> [DIRECTIONS]: Print all of the rows below verbatim, character for character, and omit the pictures from your output.

[Records of where elements appear]
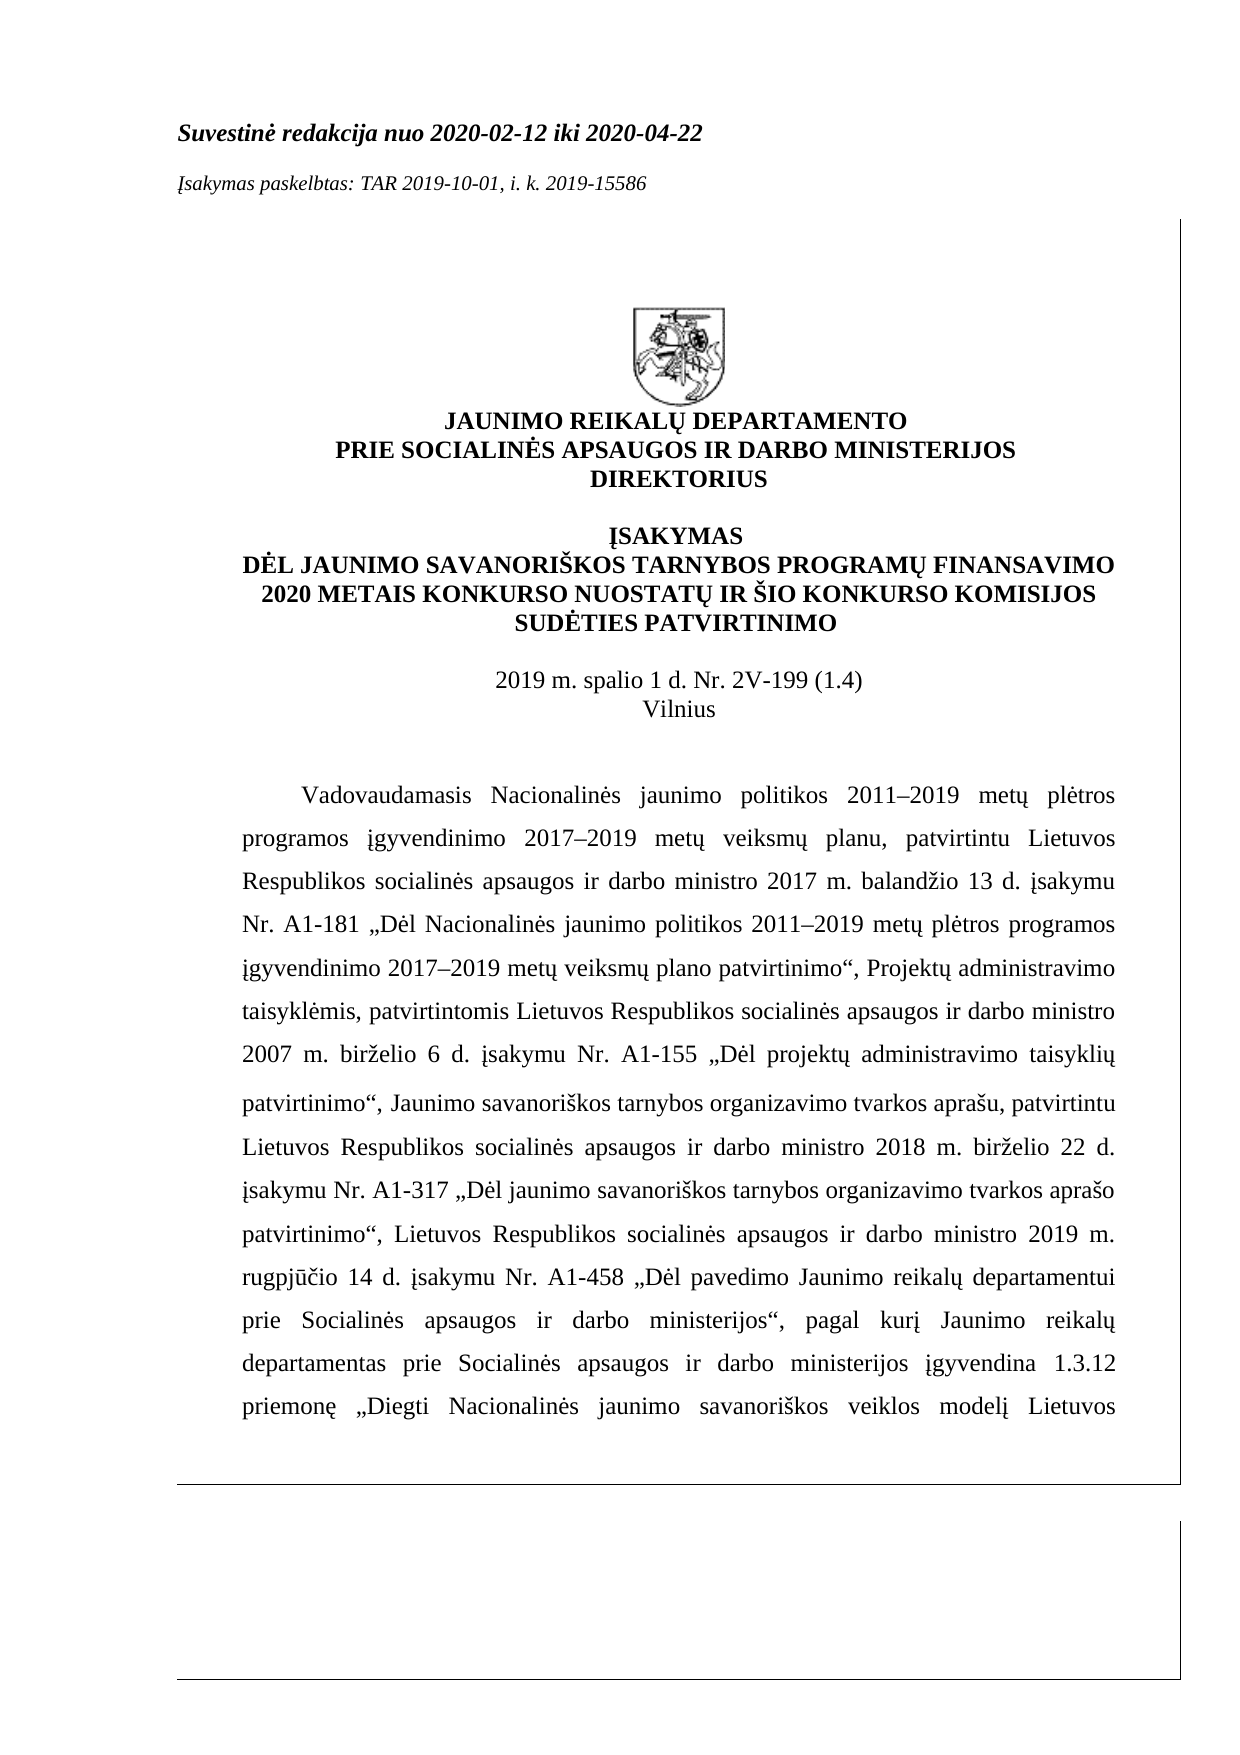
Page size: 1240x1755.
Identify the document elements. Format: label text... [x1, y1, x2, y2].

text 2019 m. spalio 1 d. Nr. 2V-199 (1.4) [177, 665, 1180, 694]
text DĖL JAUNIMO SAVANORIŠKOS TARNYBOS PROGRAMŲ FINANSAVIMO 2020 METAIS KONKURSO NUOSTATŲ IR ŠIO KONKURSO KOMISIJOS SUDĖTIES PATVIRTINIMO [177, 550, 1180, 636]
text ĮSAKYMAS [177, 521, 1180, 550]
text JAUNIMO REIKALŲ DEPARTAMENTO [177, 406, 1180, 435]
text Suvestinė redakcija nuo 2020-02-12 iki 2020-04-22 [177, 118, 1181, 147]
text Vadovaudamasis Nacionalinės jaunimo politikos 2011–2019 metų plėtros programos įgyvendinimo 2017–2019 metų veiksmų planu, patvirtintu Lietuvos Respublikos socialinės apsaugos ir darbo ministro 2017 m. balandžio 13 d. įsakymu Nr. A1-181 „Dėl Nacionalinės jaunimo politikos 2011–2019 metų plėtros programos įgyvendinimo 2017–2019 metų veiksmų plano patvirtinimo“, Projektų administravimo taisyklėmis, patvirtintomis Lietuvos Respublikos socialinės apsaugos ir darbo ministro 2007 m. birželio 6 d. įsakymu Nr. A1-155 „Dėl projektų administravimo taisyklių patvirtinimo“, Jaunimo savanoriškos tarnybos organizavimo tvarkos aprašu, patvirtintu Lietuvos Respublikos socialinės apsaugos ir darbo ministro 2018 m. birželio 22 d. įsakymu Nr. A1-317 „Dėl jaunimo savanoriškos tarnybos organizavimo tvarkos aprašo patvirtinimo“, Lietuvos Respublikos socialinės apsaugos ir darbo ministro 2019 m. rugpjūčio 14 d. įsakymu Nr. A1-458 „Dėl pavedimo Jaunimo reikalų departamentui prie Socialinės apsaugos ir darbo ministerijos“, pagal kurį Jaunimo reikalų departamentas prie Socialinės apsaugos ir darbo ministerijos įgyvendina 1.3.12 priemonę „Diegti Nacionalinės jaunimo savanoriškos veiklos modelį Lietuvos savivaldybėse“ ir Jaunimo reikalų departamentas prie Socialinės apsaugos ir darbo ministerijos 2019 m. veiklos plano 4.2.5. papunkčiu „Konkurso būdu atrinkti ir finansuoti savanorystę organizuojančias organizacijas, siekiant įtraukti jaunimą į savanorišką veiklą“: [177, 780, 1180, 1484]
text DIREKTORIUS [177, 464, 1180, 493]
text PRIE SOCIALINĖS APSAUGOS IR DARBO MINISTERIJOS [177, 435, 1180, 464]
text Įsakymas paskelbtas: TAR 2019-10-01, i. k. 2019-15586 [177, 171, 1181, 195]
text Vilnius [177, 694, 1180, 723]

> [REPLY TO THE EXERCISE]:
Page size: 1240x1755.
Identify the document elements. Format: label text... [x1, y1, x2, y2].

text 2019 m. spalio 1 d. Nr. 2V-199 (1.4) [177, 665, 1180, 694]
text DĖL JAUNIMO SAVANORIŠKOS TARNYBOS PROGRAMŲ FINANSAVIMO 2020 METAIS KONKURSO NUOSTATŲ IR ŠIO KONKURSO KOMISIJOS SUDĖTIES PATVIRTINIMO [177, 550, 1180, 636]
text ĮSAKYMAS [177, 521, 1180, 550]
text JAUNIMO REIKALŲ DEPARTAMENTO [177, 406, 1180, 435]
text Suvestinė redakcija nuo 2020-02-12 iki 2020-04-22 [177, 118, 1181, 147]
text Vadovaudamasis Nacionalinės jaunimo politikos 2011–2019 metų plėtros programos įgyvendinimo 2017–2019 metų veiksmų planu, patvirtintu Lietuvos Respublikos socialinės apsaugos ir darbo ministro 2017 m. balandžio 13 d. įsakymu Nr. A1-181 „Dėl Nacionalinės jaunimo politikos 2011–2019 metų plėtros programos įgyvendinimo 2017–2019 metų veiksmų plano patvirtinimo“, Projektų administravimo taisyklėmis, patvirtintomis Lietuvos Respublikos socialinės apsaugos ir darbo ministro 2007 m. birželio 6 d. įsakymu Nr. A1-155 „Dėl projektų administravimo taisyklių patvirtinimo“, Jaunimo savanoriškos tarnybos organizavimo tvarkos aprašu, patvirtintu Lietuvos Respublikos socialinės apsaugos ir darbo ministro 2018 m. birželio 22 d. įsakymu Nr. A1-317 „Dėl jaunimo savanoriškos tarnybos organizavimo tvarkos aprašo patvirtinimo“, Lietuvos Respublikos socialinės apsaugos ir darbo ministro 2019 m. rugpjūčio 14 d. įsakymu Nr. A1-458 „Dėl pavedimo Jaunimo reikalų departamentui prie Socialinės apsaugos ir darbo ministerijos“, pagal kurį Jaunimo reikalų departamentas prie Socialinės apsaugos ir darbo ministerijos įgyvendina 1.3.12 priemonę „Diegti Nacionalinės jaunimo savanoriškos veiklos modelį Lietuvos savivaldybėse“ ir Jaunimo reikalų departamentas prie Socialinės apsaugos ir darbo ministerijos 2019 m. veiklos plano 4.2.5. papunkčiu „Konkurso būdu atrinkti ir finansuoti savanorystę organizuojančias organizacijas, siekiant įtraukti jaunimą į savanorišką veiklą“: [177, 780, 1180, 1484]
text DIREKTORIUS [177, 464, 1180, 493]
text PRIE SOCIALINĖS APSAUGOS IR DARBO MINISTERIJOS [177, 435, 1180, 464]
text Įsakymas paskelbtas: TAR 2019-10-01, i. k. 2019-15586 [177, 171, 1181, 195]
text Vilnius [177, 694, 1180, 723]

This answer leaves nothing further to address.